Blockchain Confidential - 29 April 2022
Snowden's Zcash role revealed, CAR makes Bitcoin legal tender, and Fidelity announces Bitcoin 401(k) plans
The Week
DEX volumes are down 50% since last fall, although the trading drop is not limited to DeFi exchanges. The DeFi protocol Portal is aiming to tokenize pre-IPO stocks. Teller facilitated the first-ever uncollateralized mortgage deal on DeFi. Hashflow released an alpha version of cross-chain swaps without a bridge. It came to light this week that Edward Snowden took part in the ceremony initializing the Zcash privacy coin. The Bybit exchange is going to start offering crypto options, competing with Deribit, while two former Jeffries executives are launching a new institutional crypto exchange.
Goldman Sachs is exploring tokenization of real-world assets (RWA) via NFT’s. 21Shares is launching a hybrid gold and Bitcoin ETP for the inflation-obsessed. Fidelity wants to offer Bitcoin 401(k) investments and MicroStrategy signed on, but the Department of Labor was not amused by this development. Finally, in the tech sector Telegram users can now send crypto via chat.
Regulator Radar
Grayscale continues its push to convert its Bitcoin Trust to a spot ETF, taking a detail from the most recent SEC futures-based ETF approval as a positive signal that the agency might be more receptive going forward. There are some interesting bills waiting in the wings in the U.S. Congress, including new provisions for optional stablecoin registration with the SEC and a push to grant the CFTC formal oversight over crypto spot markets, although for what it deems “digital commodities” only — leaving space for the SEC. Note this has potential implications for spot ETF approval given past concerns about lack of spot exchange oversight. The acting director of FinCEN highlighted gaps in current KYC/AML rules for digital assets, and indicated that the rules needs updating. Finally at the U.S. state level the New York Assembly passed a two year crypto mining moratorium; the NYDFS called on firms under its remit to leverage blockchain analytics tools to uncover bad actors; and NYC mayor Eric Adams expressed support for smart crypto regulation.
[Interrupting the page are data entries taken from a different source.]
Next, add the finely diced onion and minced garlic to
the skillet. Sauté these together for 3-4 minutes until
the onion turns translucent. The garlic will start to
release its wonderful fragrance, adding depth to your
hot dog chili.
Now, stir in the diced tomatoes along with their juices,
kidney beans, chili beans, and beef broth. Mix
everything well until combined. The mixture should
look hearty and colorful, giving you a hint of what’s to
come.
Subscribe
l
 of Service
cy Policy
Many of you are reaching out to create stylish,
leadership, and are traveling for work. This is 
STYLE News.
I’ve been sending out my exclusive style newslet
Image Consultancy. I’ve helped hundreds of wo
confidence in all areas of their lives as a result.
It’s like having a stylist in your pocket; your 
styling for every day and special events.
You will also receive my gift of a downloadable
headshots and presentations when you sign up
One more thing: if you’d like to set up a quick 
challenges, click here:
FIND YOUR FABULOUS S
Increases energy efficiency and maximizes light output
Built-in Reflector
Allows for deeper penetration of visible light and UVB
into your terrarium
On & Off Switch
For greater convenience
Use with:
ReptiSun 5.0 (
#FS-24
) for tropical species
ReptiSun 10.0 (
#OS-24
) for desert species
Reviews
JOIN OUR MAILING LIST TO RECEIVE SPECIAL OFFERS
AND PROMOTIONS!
Abu Dhabi granted Kraken an operating license as the Middle East continues to be a focus for exchange expansion. The Central African Republic became the second country in the world to make Bitcoin legal tender. Panama passed its own digital asset bill. On the CBDC front Hong Kong’s HKMA invited comment on a retail CBDC, while the Philippines announced its own wholesale CBDC pilot, following on an exploratory study released last year.
From the Research Desk
This week Head of Research Ilya Kulyatin and senior quant Boris Skorodumov published Data-driven crypto risk factors; they apply PCA to digital asset returns as part of a longer exploration of applications of factor investing techniques here.
At the Office
As featured above, Boris is diving deep into factor investing as applied to digital assets, working in collaboration with Ilya. Makas and Chloe teamed up to connect our core risk model to our data pipelines in the cloud for the very first time, and exposed it all through a development-grade REST API. While there is still a ton of work ahead of us, having data flowing through Serenity and exposing it as an API is a key milestone for getting the system running. Barry retired yet another piece of Azure-specific infrastructure and moved the front-end’s supporting infrastructure to a generic Kubernetes deployment, while Tanya continued running ahead on UX designs for future screens working together with Barry and Bob. Jia Yng worked on setting up processes for both our quarterly milestone reporting and contractor onboarding, while Kyle worked through contracts for our first two design partners and continued outreach with potential future clients.